The answer is not right at hand but I can preface the wind up with excerpts from a paper by two gifted students of mine at NYU Law School.  This analysis is over 15 years old but I believe the conclusions, transposed into today’s numbers, is compellingly sound:
“The potential societal effects of increasing funding to start-up ventures are largely speculative and difficult to quantify. Exactly how many new advances or useful products that become lost when research leads are not followed up is questionable. .. Many observers debate the existence and the size of a start-up funding gap. Some claim that no such gap exists, arguing that if there were such a gap, market participants would immediately rush to fill the gap and take a profit.
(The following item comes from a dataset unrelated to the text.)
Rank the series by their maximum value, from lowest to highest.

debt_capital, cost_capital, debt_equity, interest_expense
However, as this paper suggests, there are many non-economic reasons that an existing gap may remain unfilled. Investors in small enterprises prefer to invest in companies that are nearby. Since most investors with the money necessary to fund start-up companies are not spread evenly across the country, many companies do not have access to capital. Likewise, government regulation may limit participation in the market. Existing securities laws currently bar smaller investors from investing in start-up enterprises and closing any local gaps or national shortfalls. Due to many non-economic factors, the funding gap exists and has broad economic and social consequences. The economic impact of the seed money gap is staggering. At a conservative minimum, at least $4 billion is lost to the United States economy each year. More realistically, the economy loses closer to $100 billion per year because of the funding gap. Socially, the losses are just as great. Products and services that would improve the lives of countless people are either never developed, or significantly delayed.” (emphasis added)
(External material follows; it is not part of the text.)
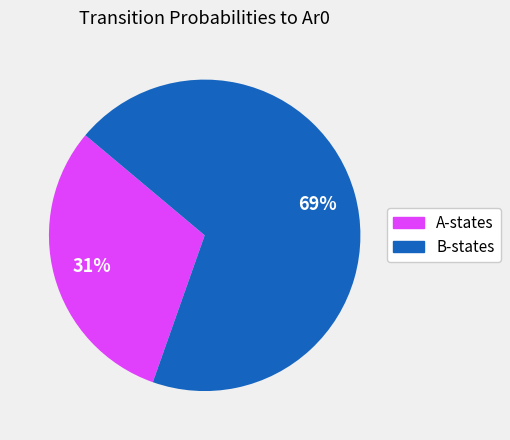

To the nearest percent, what is the average slice percentage?

50%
One hundred billion dollars is a big number, of course. That said, today’s potential is even more dramatic. Take, and only take, the amount of angel investment in Gazelles each year … $27 billion in 2012. Concede, if you will, the existence of the Valley of Death in this business … the aperture between friends and family and Series A rounds, a gap perceived by countless entrepreneurs as too wide to cross … they give up. To be sure, angel financing is critical as Gazelles enter the Valley but assume that Title II expands the available funding by twofold, working in tandem with the dating services such as Super Platforms and Hybrid Venture Capital Funds. And assume the job growth number … 20% per annum courtesy of the Gazelle herd … grows twofold, to 40%. Imagine the impact on the U.S. economy.
The skeptics, of course, will respond How can one cavalierly extrapolate 20% to 40% out of hand? Maybe the 20% number is romantic. And how about the white elephants? What good does it do to double the number of companies which join the herd and then keel over in their tracks. Maybe all (or most of) the eligible companies in fact get funded; more capital, no matter how much will just produce more lemons.
Point taken. We have to wait and see. But, for those of us who have been out and about in the early stage vertical for a number of years … over 50 in my case … the odds are attractive. The advance in science and tech in the U.S. appear to be accelerating exponentially. At least a number of highly qualified scholar / observers have gone on record to that effect. Standard IP is liberated from the labs and curated / chaperoned onto the web. The promise of, in a word, is extraordinary. Maybe it will remain unfulfilled. But what is the argument that it’s not worth a try?